Your assignment – Can you find every line in the records that contains the word "similar" and copy each one?
========================================================================
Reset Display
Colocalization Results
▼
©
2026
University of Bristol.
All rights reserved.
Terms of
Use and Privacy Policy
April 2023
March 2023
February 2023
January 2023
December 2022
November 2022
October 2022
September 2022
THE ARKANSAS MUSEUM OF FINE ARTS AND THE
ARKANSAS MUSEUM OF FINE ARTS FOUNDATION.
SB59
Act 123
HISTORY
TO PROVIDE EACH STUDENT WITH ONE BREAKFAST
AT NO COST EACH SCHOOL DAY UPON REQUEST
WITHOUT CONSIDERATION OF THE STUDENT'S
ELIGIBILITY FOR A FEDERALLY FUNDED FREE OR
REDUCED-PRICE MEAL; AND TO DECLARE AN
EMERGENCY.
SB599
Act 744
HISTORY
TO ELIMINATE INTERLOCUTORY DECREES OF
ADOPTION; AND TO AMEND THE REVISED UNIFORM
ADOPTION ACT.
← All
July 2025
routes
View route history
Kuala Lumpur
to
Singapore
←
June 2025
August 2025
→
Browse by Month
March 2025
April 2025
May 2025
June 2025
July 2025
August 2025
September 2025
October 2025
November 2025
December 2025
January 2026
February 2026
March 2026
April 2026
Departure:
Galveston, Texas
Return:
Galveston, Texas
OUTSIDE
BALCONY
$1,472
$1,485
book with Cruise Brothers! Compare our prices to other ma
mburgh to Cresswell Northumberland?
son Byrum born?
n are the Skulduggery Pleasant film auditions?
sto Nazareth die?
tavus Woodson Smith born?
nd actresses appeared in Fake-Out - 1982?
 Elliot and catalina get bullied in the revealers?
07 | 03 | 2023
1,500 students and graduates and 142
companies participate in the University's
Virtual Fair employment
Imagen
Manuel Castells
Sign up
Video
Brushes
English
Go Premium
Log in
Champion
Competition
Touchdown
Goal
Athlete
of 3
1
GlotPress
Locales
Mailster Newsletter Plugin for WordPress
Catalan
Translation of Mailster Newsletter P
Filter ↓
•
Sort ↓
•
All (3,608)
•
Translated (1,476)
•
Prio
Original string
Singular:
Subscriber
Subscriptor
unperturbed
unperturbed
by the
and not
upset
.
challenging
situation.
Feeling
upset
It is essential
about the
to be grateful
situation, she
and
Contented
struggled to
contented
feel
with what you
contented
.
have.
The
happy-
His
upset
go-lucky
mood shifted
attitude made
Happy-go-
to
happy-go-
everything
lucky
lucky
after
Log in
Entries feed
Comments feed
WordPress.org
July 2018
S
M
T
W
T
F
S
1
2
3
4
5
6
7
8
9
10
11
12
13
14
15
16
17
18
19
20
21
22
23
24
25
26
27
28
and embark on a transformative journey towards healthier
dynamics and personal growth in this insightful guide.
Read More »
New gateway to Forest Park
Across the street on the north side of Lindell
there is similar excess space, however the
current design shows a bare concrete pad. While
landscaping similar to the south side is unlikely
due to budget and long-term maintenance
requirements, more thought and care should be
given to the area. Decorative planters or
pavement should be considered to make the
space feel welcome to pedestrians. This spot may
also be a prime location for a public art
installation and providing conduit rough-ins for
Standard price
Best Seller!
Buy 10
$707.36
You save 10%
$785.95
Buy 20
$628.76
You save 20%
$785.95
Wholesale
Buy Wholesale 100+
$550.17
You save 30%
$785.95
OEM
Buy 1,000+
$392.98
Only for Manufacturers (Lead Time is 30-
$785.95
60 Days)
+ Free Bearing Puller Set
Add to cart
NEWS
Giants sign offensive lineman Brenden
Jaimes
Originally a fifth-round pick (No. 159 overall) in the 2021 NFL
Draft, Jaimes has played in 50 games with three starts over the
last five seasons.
========================================================================
Problem solution –
there is similar excess space, however the
landscaping similar to the south side is unlikely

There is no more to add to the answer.